I have many bad habits. I am addicted to iced mochas and I regret that. I know the truth that I never drink them for hydration but for taste. So, I’ve learned to make the most of the taste like a wine connoisseur, by sloshing around tasting each bitter bean on my tongue.
In my jest for life, I savor, in the same way as my mochas, the emotions of each moment. I float on the smell of the sea coming into my bedroom window in the early mornings. But, I also slosh around the feelings of raw pain . . . maybe too much. I want to be alive. I want to feel, even if that feeling is painful.
For someone like me, who has experience clinical depression, to savor the “taste” of grief is playing with fire. I know that it scares the hell out of Denise. She will not let me talk about grief . . . ever. She quickly cuts me off. “You can look at the down side if you want but I’m only going to look at the positive!”
I don’t blame her. I’ve dragged her through two valleys of the shadow of death . . . my clinical depression.

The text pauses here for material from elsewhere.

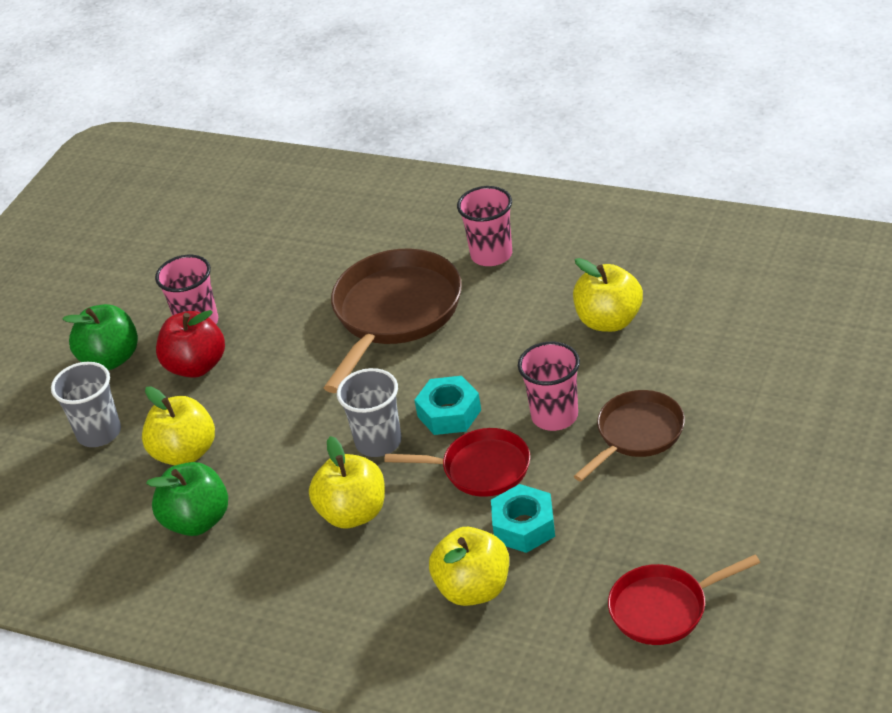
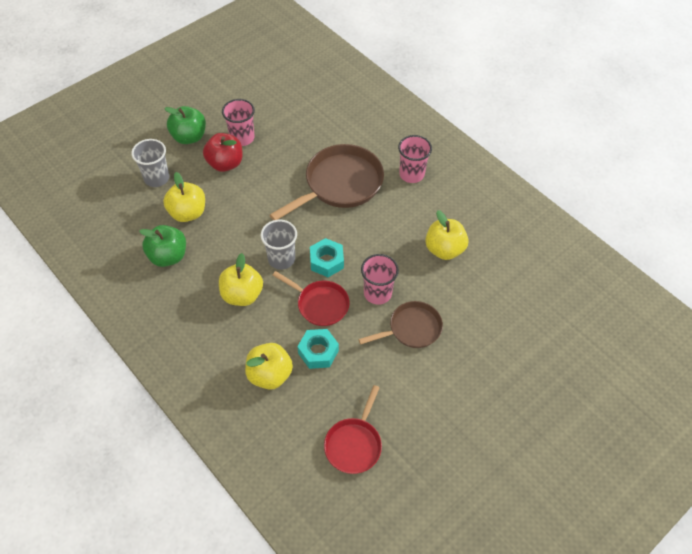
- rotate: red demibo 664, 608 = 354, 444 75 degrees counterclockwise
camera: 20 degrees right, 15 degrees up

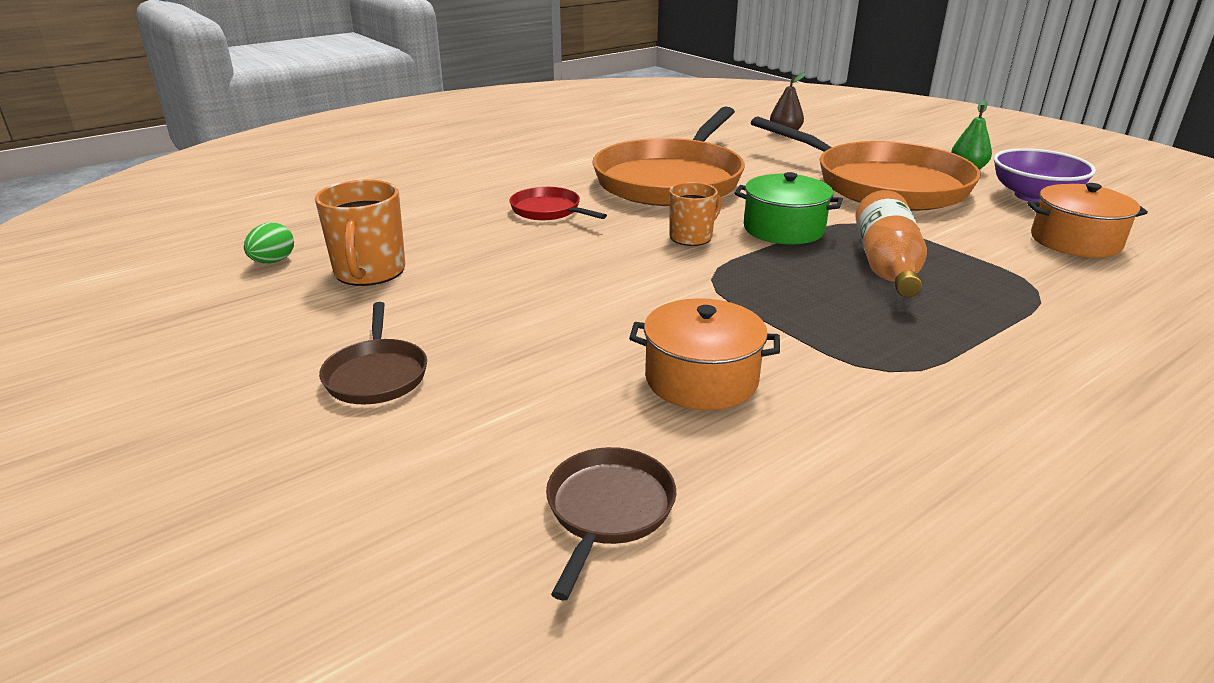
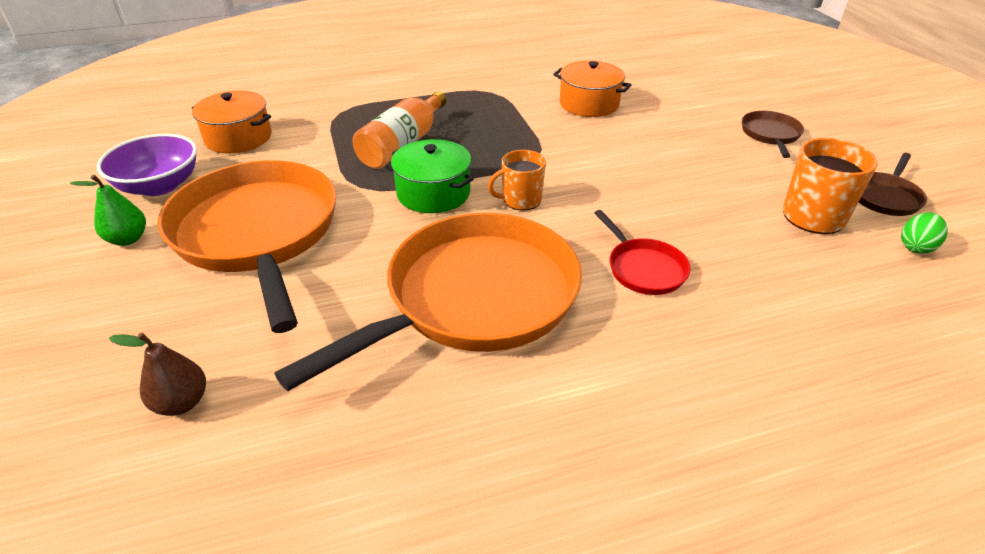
- move: brown demibo 608, 510 to 885, 197
camera: 160 degrees left, 10 degrees up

The experiences were reminiscence of the
The Days of Wine and Roses (which I alluded to recently) but without the wine. (Maybe the wine would have helped.) The last episode of depression was ten years ago, so I think I’m safe but I’m not sure. Clinical depression is to grief as septicemia is to a cut . . . totally different, even though one can lead to the other.
So, back to the big question . . . where do we put the grief?
Denise is an evangelical and handles grief the way that all evangelicals do, and actually most people. At first she refuses to talk about it. I would think that the woman has never had a sad thought if it wasn’t for those moments when the tears come flooding down her face . . . like during the drive back from the airport.
Her second strategy, again much more healthy than mine, is to replace sad thoughts with happy thoughts. “At least our kids are all healthy and all but one are within a few hours drive.” Or she will say after a death in the family, “They are happy now, they are in Heaven . . . who are we to be sad when they are so happy?” Or about the most recent issue, “Mike you will always be a father, now you also be a grandfather too. You should be happy, not sad.”
I just hate it when people tell me to “just look on the bight side.”
Our kids are healthy and I am so thankful for that. But still I feel the grief for the real-life loss. I have my wife, which John and Pete don’t. But, I sense the hint of the prelude to that changing someday, either for me . . . or Denise.
Denise’s favorite TV channel is Hallmark. She only watches shows that resolve. The Hallmark shows end with answers, happy answers. I wish I could live in that world and I envy her. I guess I could live in that world, but I still have this bad habit of savoring the flavors of life, be they good or bad . . . or ugly.
But I do belief in answers but they are on the other side of the looking glass and I can’t comprehend them here. I will never be the father I once was to my own kids. There is no way to resolve that. John and Pete will never be the husbands of the wives they once were. Those days are gone forever . . . unless there is a grand twist to the plot that God is holding up His sleeve.
But I can muster up the faith that some day, in the new world there will be resolution even though I can’t imagine it now. I savor the Fall of Adam and I wish I could spit it out.
So, while most people grasp onto the happy thoughts to cope with the loss, I guess I can do something close. I can fill my mind with distractions . . . with good mochas on sunny days, beautiful music, great novels writing by brilliant wordsmiths (which take me to other worlds), and me writing for no one. Wasn't this the message of Solomon?